Task description:
Reproduce the material word for word; the images stay out.

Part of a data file
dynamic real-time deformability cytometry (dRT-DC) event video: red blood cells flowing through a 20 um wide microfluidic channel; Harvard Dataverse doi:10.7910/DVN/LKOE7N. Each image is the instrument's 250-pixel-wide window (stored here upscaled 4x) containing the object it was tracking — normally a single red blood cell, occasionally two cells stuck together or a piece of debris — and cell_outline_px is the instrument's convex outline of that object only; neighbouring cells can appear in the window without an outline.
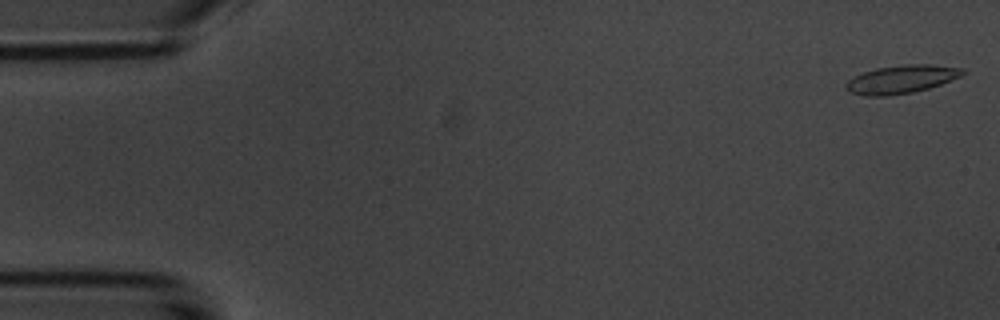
{"species": "common noctule bat (a hibernating species)", "species_latin": "Nyctalus noctula", "temperature_condition": "room temperature", "stored_images_in_passage": 10, "camera_frame_rate_fps": 3000, "um_per_image_px": 0.085, "animal": {"sex": "male", "body_mass_g": 20.1, "forearm_length_mm": 53.5}, "frame": {"image": 1, "passage_image": 1, "time_ms": 0.0, "image_size_px": [1000, 320], "cell_outline_px": [[964, 72], [960, 76], [940, 84], [928, 88], [912, 92], [888, 96], [864, 96], [848, 92], [844, 84], [848, 80], [864, 72], [876, 68], [904, 64], [932, 64], [964, 68]], "centroid_in_image_um": [76.59, 6.74], "position_along_channel_um": 8.4, "area_um2": 19.13}}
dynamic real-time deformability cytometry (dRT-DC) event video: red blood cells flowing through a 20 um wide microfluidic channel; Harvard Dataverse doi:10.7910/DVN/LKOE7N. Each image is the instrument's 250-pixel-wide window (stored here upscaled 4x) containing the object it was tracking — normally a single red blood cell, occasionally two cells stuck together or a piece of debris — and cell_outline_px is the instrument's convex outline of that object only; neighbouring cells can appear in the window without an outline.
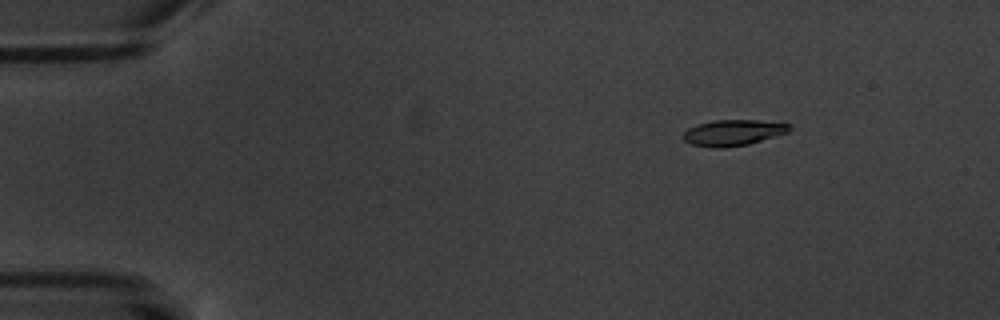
{"species": "common noctule bat (a hibernating species)", "species_latin": "Nyctalus noctula", "temperature_condition": "warm", "stored_images_in_passage": 6, "camera_frame_rate_fps": 3000, "um_per_image_px": 0.085, "animal": {"sex": "male", "body_mass_g": 20.1, "forearm_length_mm": 53.5}, "frame": {"image": 1, "passage_image": 3, "time_ms": 2.333, "image_size_px": [1000, 320], "cell_outline_px": [[792, 128], [788, 132], [748, 144], [724, 148], [712, 148], [692, 144], [684, 140], [684, 132], [688, 128], [696, 124], [716, 120], [780, 120], [792, 124]], "centroid_in_image_um": [62.4, 11.25], "position_along_channel_um": 22.6, "area_um2": 16.36}}
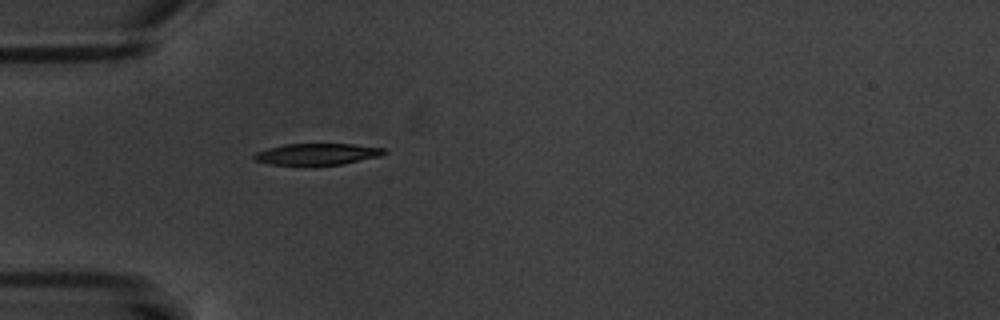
{"frame": {"image": 2, "passage_image": 6, "time_ms": 5.667, "image_size_px": [1000, 320], "cell_outline_px": [[388, 152], [380, 156], [340, 164], [272, 164], [256, 160], [252, 156], [256, 152], [268, 148], [284, 144], [352, 144], [384, 148]], "centroid_in_image_um": [26.98, 13.08], "position_along_channel_um": 58.0, "area_um2": 15.84}}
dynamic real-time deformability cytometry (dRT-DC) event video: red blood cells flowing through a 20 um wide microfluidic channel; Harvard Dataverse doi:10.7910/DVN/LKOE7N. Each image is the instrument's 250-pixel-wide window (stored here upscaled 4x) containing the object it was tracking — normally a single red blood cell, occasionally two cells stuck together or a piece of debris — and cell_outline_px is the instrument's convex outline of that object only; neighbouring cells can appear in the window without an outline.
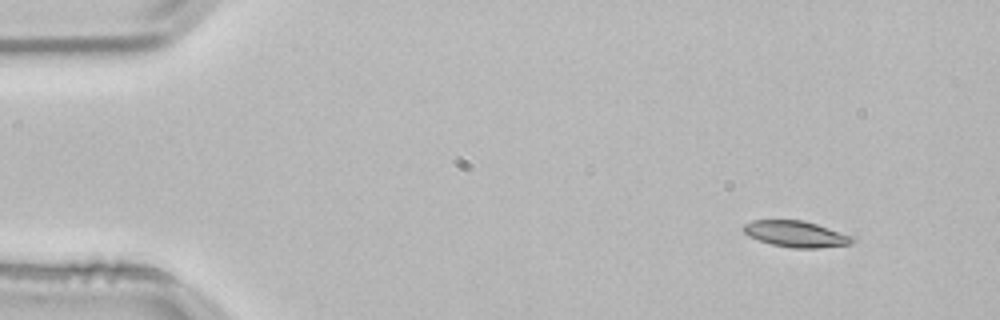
{"species": "common noctule bat (a hibernating species)", "species_latin": "Nyctalus noctula", "temperature_condition": "room temperature", "stored_images_in_passage": 4, "segment_of_instrument_passage": [1, 2], "camera_frame_rate_fps": 3000, "um_per_image_px": 0.085, "animal": {"sex": "male", "body_mass_g": 21.5, "forearm_length_mm": 52.0}, "frame": {"image": 1, "passage_image": 1, "time_ms": 0.0, "image_size_px": [1000, 320], "cell_outline_px": [[856, 240], [852, 244], [816, 248], [792, 248], [772, 244], [748, 236], [744, 232], [744, 224], [752, 220], [804, 220], [852, 236]], "centroid_in_image_um": [67.66, 19.89], "position_along_channel_um": 17.3, "area_um2": 16.47}}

Solution to the exercise:
dynamic real-time deformability cytometry (dRT-DC) event video: red blood cells flowing through a 20 um wide microfluidic channel; Harvard Dataverse doi:10.7910/DVN/LKOE7N. Each image is the instrument's 250-pixel-wide window (stored here upscaled 4x) containing the object it was tracking — normally a single red blood cell, occasionally two cells stuck together or a piece of debris — and cell_outline_px is the instrument's convex outline of that object only; neighbouring cells can appear in the window without an outline.
{"species": "common noctule bat (a hibernating species)", "species_latin": "Nyctalus noctula", "temperature_condition": "room temperature", "stored_images_in_passage": 10, "camera_frame_rate_fps": 3000, "um_per_image_px": 0.085, "animal": {"sex": "male", "body_mass_g": 20.1, "forearm_length_mm": 53.5}, "frame": {"image": 1, "passage_image": 1, "time_ms": 0.0, "image_size_px": [1000, 320], "cell_outline_px": [[964, 72], [960, 76], [940, 84], [928, 88], [912, 92], [888, 96], [864, 96], [848, 92], [844, 84], [848, 80], [864, 72], [876, 68], [904, 64], [932, 64], [964, 68]], "centroid_in_image_um": [76.59, 6.74], "position_along_channel_um": 8.4, "area_um2": 19.13}}
dynamic real-time deformability cytometry (dRT-DC) event video: red blood cells flowing through a 20 um wide microfluidic channel; Harvard Dataverse doi:10.7910/DVN/LKOE7N. Each image is the instrument's 250-pixel-wide window (stored here upscaled 4x) containing the object it was tracking — normally a single red blood cell, occasionally two cells stuck together or a piece of debris — and cell_outline_px is the instrument's convex outline of that object only; neighbouring cells can appear in the window without an outline.
{"species": "common noctule bat (a hibernating species)", "species_latin": "Nyctalus noctula", "temperature_condition": "warm", "stored_images_in_passage": 6, "camera_frame_rate_fps": 3000, "um_per_image_px": 0.085, "animal": {"sex": "male", "body_mass_g": 20.1, "forearm_length_mm": 53.5}, "frame": {"image": 1, "passage_image": 3, "time_ms": 2.333, "image_size_px": [1000, 320], "cell_outline_px": [[792, 128], [788, 132], [748, 144], [724, 148], [712, 148], [692, 144], [684, 140], [684, 132], [688, 128], [696, 124], [716, 120], [780, 120], [792, 124]], "centroid_in_image_um": [62.4, 11.25], "position_along_channel_um": 22.6, "area_um2": 16.36}}
{"frame": {"image": 2, "passage_image": 6, "time_ms": 5.667, "image_size_px": [1000, 320], "cell_outline_px": [[388, 152], [380, 156], [340, 164], [272, 164], [256, 160], [252, 156], [256, 152], [268, 148], [284, 144], [352, 144], [384, 148]], "centroid_in_image_um": [26.98, 13.08], "position_along_channel_um": 58.0, "area_um2": 15.84}}
dynamic real-time deformability cytometry (dRT-DC) event video: red blood cells flowing through a 20 um wide microfluidic channel; Harvard Dataverse doi:10.7910/DVN/LKOE7N. Each image is the instrument's 250-pixel-wide window (stored here upscaled 4x) containing the object it was tracking — normally a single red blood cell, occasionally two cells stuck together or a piece of debris — and cell_outline_px is the instrument's convex outline of that object only; neighbouring cells can appear in the window without an outline.
{"species": "common noctule bat (a hibernating species)", "species_latin": "Nyctalus noctula", "temperature_condition": "room temperature", "stored_images_in_passage": 4, "segment_of_instrument_passage": [1, 2], "camera_frame_rate_fps": 3000, "um_per_image_px": 0.085, "animal": {"sex": "male", "body_mass_g": 21.5, "forearm_length_mm": 52.0}, "frame": {"image": 1, "passage_image": 1, "time_ms": 0.0, "image_size_px": [1000, 320], "cell_outline_px": [[856, 240], [852, 244], [816, 248], [792, 248], [772, 244], [748, 236], [744, 232], [744, 224], [752, 220], [804, 220], [852, 236]], "centroid_in_image_um": [67.66, 19.89], "position_along_channel_um": 17.3, "area_um2": 16.47}}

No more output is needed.